| Excerpted passage |
┌────────

Before I became an ultra badass progenitor of ninja superhero buttkicking, I was a little boy with dreams of martial arts mastery. Throughout the long, arduous road that made me the weapon of destruction I am today, I suffered many pitfalls that could've led to more disastrous and disappointing conclusions. I'm talking here about traditional martial arts, and the nonsensical approach to combat they unwaveringly share.
Now, before I cry havoc and let loose the dogs of war, I want to make it clear that there ARE beneficial things you can take away from traditional arts. For example, from my time in Isshinryu karate, I retained the principle of Sanchin, (from the kata of the same name), which is a form of breathing that allows you to take body shots without getting the wind knocked out of you. It's nothing magical or "chi" related, it's just a technique. From Shotokan karate, I took the principle of hip rotation, and how it can be used to generate power. From Aikido, I learned that you can indeed "hook up" while you're training, (or get shot down, depending on your game).
In my experience, more chicks attend Aikido classes than any other martial art. Why? Well, Aikido is for pussys. But STILL! I'm not above doing a few dance moves to bag a martial arts babe. Let's face it, don't we ALL wanna get with a woman who likes fighting? The answer is yes, and anyone who denies it should have their nuts bitten off by a rottweiler.

└────────

| Information |
┌────────

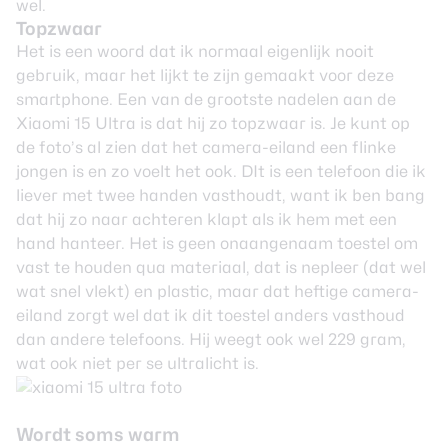
wel.
Topzwaar
Het is een woord dat ik normaal eigenlijk nooit
gebruik, maar het lijkt te zijn gemaakt voor deze
smartphone. Een van de grootste nadelen aan de
Xiaomi 15 Ultra is dat hij zo topzwaar is. Je kunt op
de foto’s al zien dat het camera-eiland een flinke
jongen is en zo voelt het ook. DIt is een telefoon die ik
liever met twee handen vasthoudt, want ik ben bang
dat hij zo naar achteren klapt als ik hem met een
hand hanteer. Het is geen onaangenaam toestel om
vast te houden qua materiaal, dat is nepleer (dat wel
wat snel vlekt) en plastic, maar dat heftige camera-
eiland zorgt wel dat ik dit toestel anders vasthoud
dan andere telefoons. Hij weegt ook wel 229 gram,
wat ook niet per se ultralicht is.
Wordt soms warm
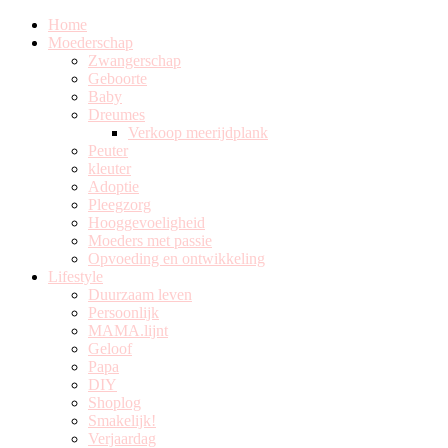
Home
Moederschap
Zwangerschap
Geboorte
Baby
Dreumes
Verkoop meerijdplank
Peuter
kleuter
Adoptie
Pleegzorg
Hooggevoeligheid
Moeders met passie
Opvoeding en ontwikkeling
Lifestyle
Duurzaam leven
Persoonlijk
MAMA.lijnt
Geloof
Papa
DIY
Shoplog
Smakelijk!
Verjaardag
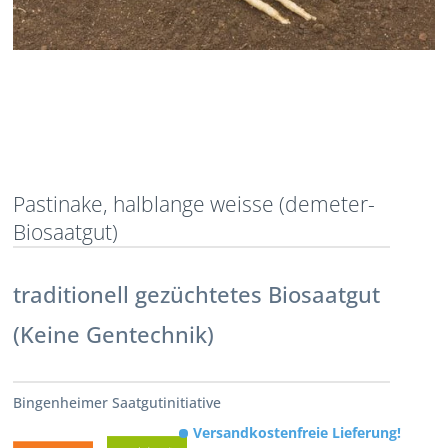
Pastinake, halblange weisse (demeter-
Biosaatgut)
traditionell gezüchtetes Biosaatgut
(Keine Gentechnik)
Bingenheimer Saatgutinitiative
Versandkostenfreie Lieferung!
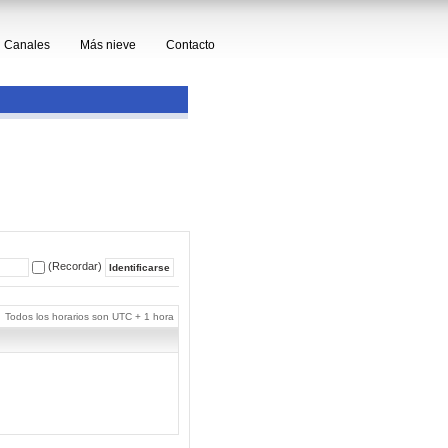
Canales
Más nieve
Contacto
(Recordar)
Todos los horarios son UTC + 1 hora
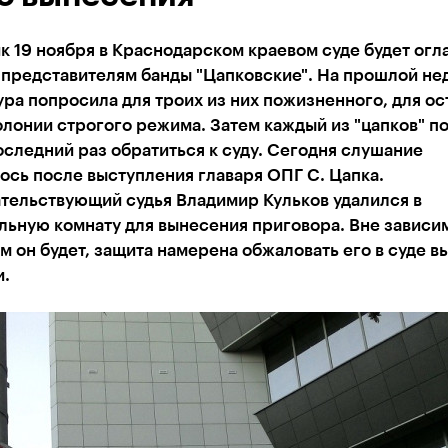
к 19 ноября в Краснодарском краевом суде будет ог
 представителям банды "Цапковские". На прошлой не
ра попросила для троих из них пожизненного, для о
колонии строгого режима. Затем каждый из "цапков" п
оследний раз обратиться к суду. Сегодня слушание
сь после выступления главаря ОПГ С. Цапка.
тельствующий судья Владимир Кульков удалился в
ьную комнату для вынесения приговора. Вне зависи
им он будет, защита намерена обжаловать его в суде 
и.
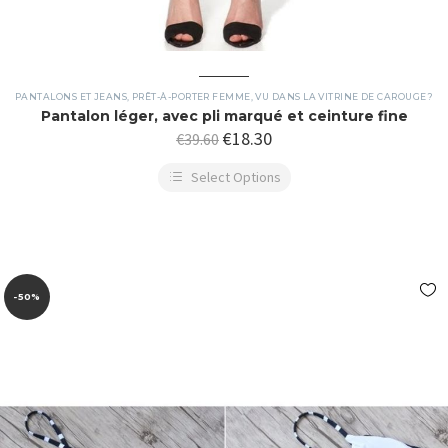
PANTALONS ET JEANS
,
PRÊT-À-PORTER FEMME
,
VU DANS LA VITRINE DE CAROUGE?
Pantalon léger, avec pli marqué et ceinture fine
€
18.30
€
39.60
Select Options
-50%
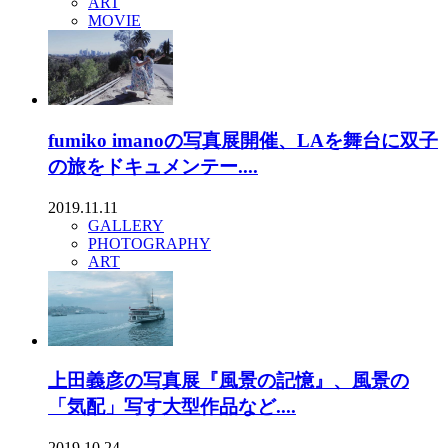
ART
MOVIE
fumiko imanoの写真展開催、LAを舞台に双子
の旅をドキュメンテー....
2019.11.11
GALLERY
PHOTOGRAPHY
ART
上田義彦の写真展『風景の記憶』、風景の
「気配」写す大型作品など....
2019.10.24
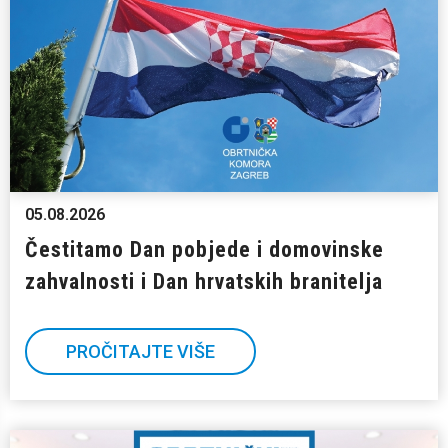
05.08.2026
Čestitamo Dan pobjede i domovinske
zahvalnosti i Dan hrvatskih branitelja
PROČITAJTE VIŠE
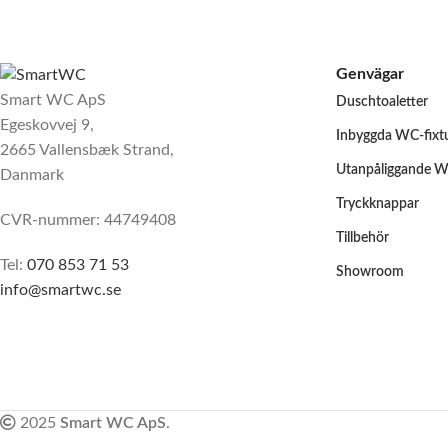
Genvägar
Smart WC ApS
Duschtoaletter
Egeskovvej 9,
Inbyggda WC-fixt
2665 Vallensbæk Strand,
Utanpåliggande W
Danmark
Tryckknappar
CVR-nummer: 44749408
Tillbehör
Tel:
070 853 71 53
Showroom
info@smartwc.se
2025
Smart WC ApS
.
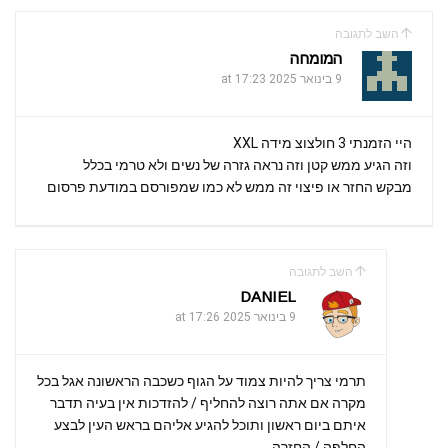
השב לתגובה
המומחה
9 בינואר 2025 at 17:23
היי הזמנתי 3 חולצוצ מידה XXL
וזה הגיע ממש קטן וזה נראה גזרה של נשים ולא טרמי בכלל
מבקש החזר או פיצוי זה ממש לא כמו שמפורסם במודעת פרסום
השב לתגובה
DANIEL
9 בינואר 2025 at 17:26
תרמי צריך להיות צמוד על הגוף כשכבה הראשונה אגל בכל
מקרה אם אתה רוצה להחליף / להזדכות אין בעיה תדבר
איתם ביום ראשון ותוכל להגיע אליהם בראש העין לבצע
החלפה / החזרה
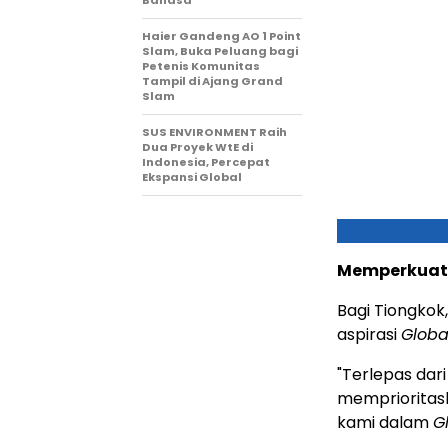
Haier Gandeng AO 1 Point
Slam, Buka Peluang bagi
Petenis Komunitas
Tampil di Ajang Grand
Slam
SUS ENVIRONMENT Raih
Dua Proyek WtE di
Indonesia, Percepat
Ekspansi Global
Memperkuat 
Bagi Tiongkok
aspirasi
Globa
"Terlepas dari
mempriorita
kami dalam
G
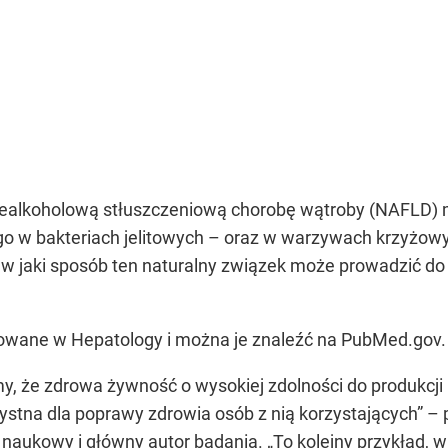
niealkoholową stłuszczeniową chorobę wątroby (NAFLD)
 w bakteriach jelitowych – oraz w warzywach krzyżowych,
m, w jaki sposób ten naturalny związek może prowadzić d
owane w Hepatology i można je znaleźć na PubMed.gov.
, że zdrowa żywność o wysokiej zdolności do produkcji
zystna dla poprawy zdrowia osób z nią korzystających” 
 naukowy i główny autor badania. „To kolejny przykład,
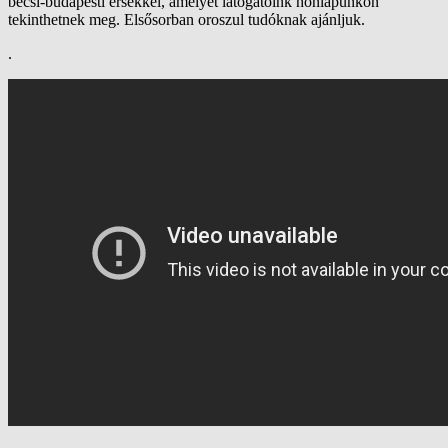
bécsi-budapesti érsekkel, amelyet látogatóink honlapunkon
tekinthetnek meg. Elsősorban oroszul tudóknak ajánljuk.
.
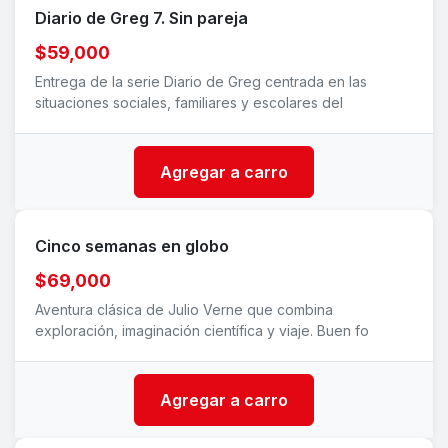
Diario de Greg 7. Sin pareja
$59,000
Entrega de la serie Diario de Greg centrada en las
situaciones sociales, familiares y escolares del
Agregar a carro
Cinco semanas en globo
$69,000
Aventura clásica de Julio Verne que combina
exploración, imaginación científica y viaje. Buen fo
Agregar a carro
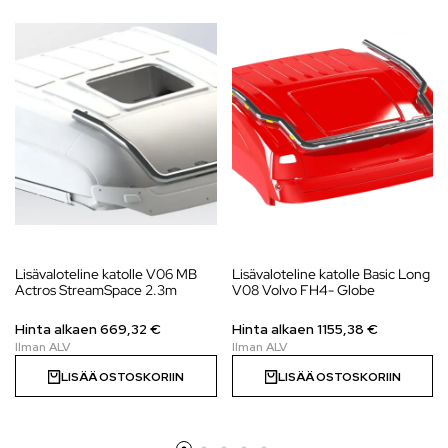
Lisävaloteline katolle V06 MB
Lisävaloteline katolle Basic Long
Actros StreamSpace 2.3m
V08 Volvo FH4- Globe
Hinta alkaen
669,32
€
Hinta alkaen
1155,38
€
LISÄÄ OSTOSKORIIN
LISÄÄ OSTOSKORIIN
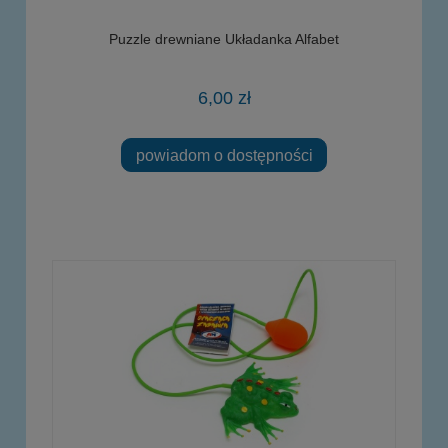
Puzzle drewniane Układanka Alfabet
6,00 zł
powiadom o dostępności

└────────

| Instructions for the task |
In the martial arts piece, what principle did the writer take from Shotokan karate?

| Answer space |
The principle of hip rotation and how it can be used to generate power.